[作業依頼]
下記の演習用テキストから取った「ファスビンダーのDVDはまとめて買ったが、サークのものはまだだ。」という一文を英語に翻訳してください。

[演習用テキスト]
---+---

尊敬する映画監督としていいのかどうか、ファスビンダーはアメリカで映画を撮った後、スイスに引退していたダグラス・サークに会いに行った。サークはドイツ人だが、奥さんがユダヤ系で、ナチから逃れるために渡米した。
ファスビンダーはアメリカで映画を撮った後、スイスに引退していたダグラス・サークに会いに行った。サークはドイツ人だが、奥さんがユダヤ系で、ナチから逃れるために渡米した。ファスビンダーが感激したサークの作品は50年代のもので、6本を立て続けに見たようだ。この世で最も美しい映画と言うほどに感激し、その後の自作に影響を受ける。そうして出来た作品が以前このカテゴリーで取り上げた『四季を売る男』だ。それがどの程度サークの作品と関係があるかを知りたいが、そのためにはファスビンダーとサークの全作品を見なければならない。ファスビンダーのDVDはまとめて買ったが、サークのものはまだだ。中古でも4,5万円するので手を出しにくい。それで最も有名なのかどうか、安価で買える『風と共に散る』を昨年末に買った。それをようやく先日見た。56年の作品で、色がとても鮮明であることに驚いた。日本の映画では70年代のものでももう色褪せているものがあるが、サークの作品はDVD化する際に新たに焼き直したのかもしれない。ファスビンダーがこの作品を見てどう思ったのかは知らない。インタヴューで感想を述べているかもしれないが、彼の著作を読むのはもう少し後にしようと思っている。ついでに書いておくと、彼の『ベルリン・アレキサンダー広場』はようやくDVDとブルーレイが発売される運びとなった。そう言えばヘルツォークの映画も3枚ずつセットにされて発売が始まった。それはファスビンダーのDVDもだが、時代順に組み合わされていない。これはボックスによって売れ行きの度合いに極端な差が出ることを警戒しての措置だろう。『ベルリン・アレキサンダー広場』は10年ほど前にドイツ文化センターで5日ほど連夜通って見たが、内容をほとんど忘れた。DVDで見直したいが、手元にある全5箱を全部見終えてからと決めている。それはともかく、サークの本作は筋の運びといい、テンポといい、典型的なアメリカ映画で、ファスビンダーが影響を受けたとすればどういう部分かと首をひねる。この世で最も美しいという表現からは、映画に描かれる愛情だろう。

---+---

[データセット内容]
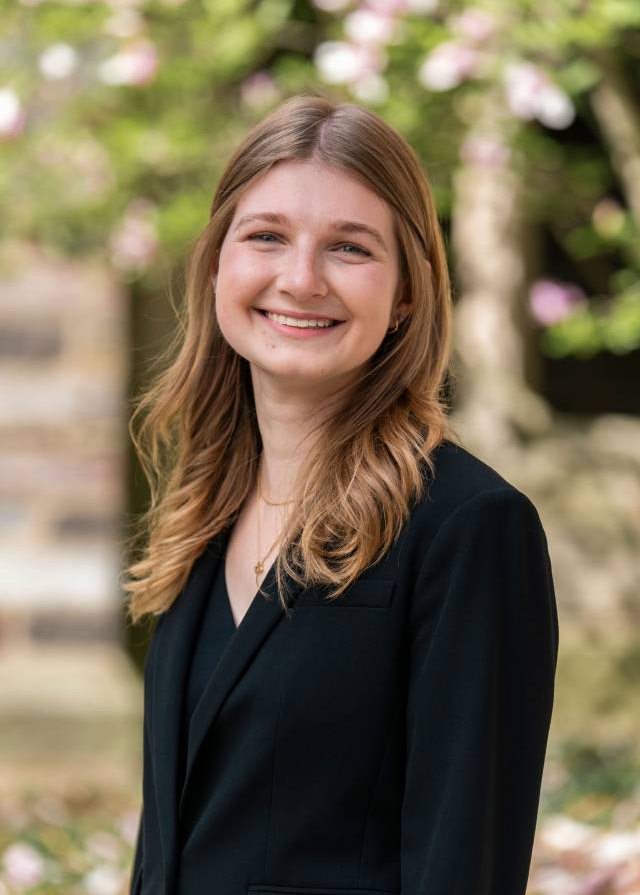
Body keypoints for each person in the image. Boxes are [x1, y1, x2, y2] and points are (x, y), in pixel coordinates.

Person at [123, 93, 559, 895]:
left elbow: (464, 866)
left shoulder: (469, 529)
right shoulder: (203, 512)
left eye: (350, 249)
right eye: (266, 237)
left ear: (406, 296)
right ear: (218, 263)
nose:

---+---

[回答欄]
I bought Fassbinder's DVDs all at once, but I haven't bought Sirk's yet.